- _Material supplied_:
■ ■ ■
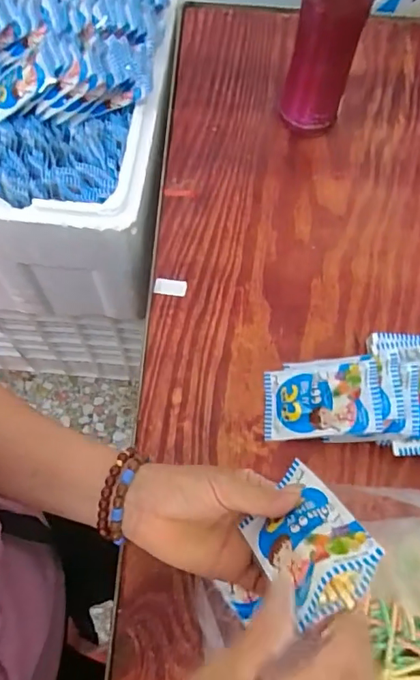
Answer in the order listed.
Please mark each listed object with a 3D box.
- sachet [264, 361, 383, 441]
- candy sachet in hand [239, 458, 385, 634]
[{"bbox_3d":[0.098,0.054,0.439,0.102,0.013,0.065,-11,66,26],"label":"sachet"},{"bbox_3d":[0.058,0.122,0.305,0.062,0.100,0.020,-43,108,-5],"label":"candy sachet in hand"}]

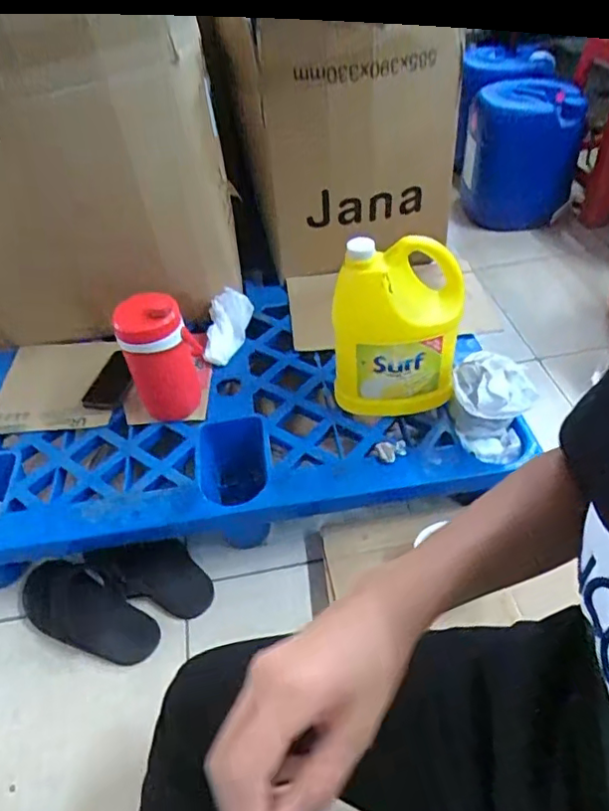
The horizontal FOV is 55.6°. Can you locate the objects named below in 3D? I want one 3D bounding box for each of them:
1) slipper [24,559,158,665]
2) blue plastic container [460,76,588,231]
■ ■ ■
Please return every record above exactly, but leave out the pictures.

- _Problem solution_:
Answer in the order listed.
Please mark each listed object with a 3D box.
- sachet [264, 361, 383, 441]
- candy sachet in hand [239, 458, 385, 634]
[{"bbox_3d":[0.098,0.054,0.439,0.102,0.013,0.065,-11,66,26],"label":"sachet"},{"bbox_3d":[0.058,0.122,0.305,0.062,0.100,0.020,-43,108,-5],"label":"candy sachet in hand"}]

The horizontal FOV is 55.6°. Can you locate the objects named below in 3D? I want one 3D bounding box for each of them:
1) slipper [24,559,158,665]
2) blue plastic container [460,76,588,231]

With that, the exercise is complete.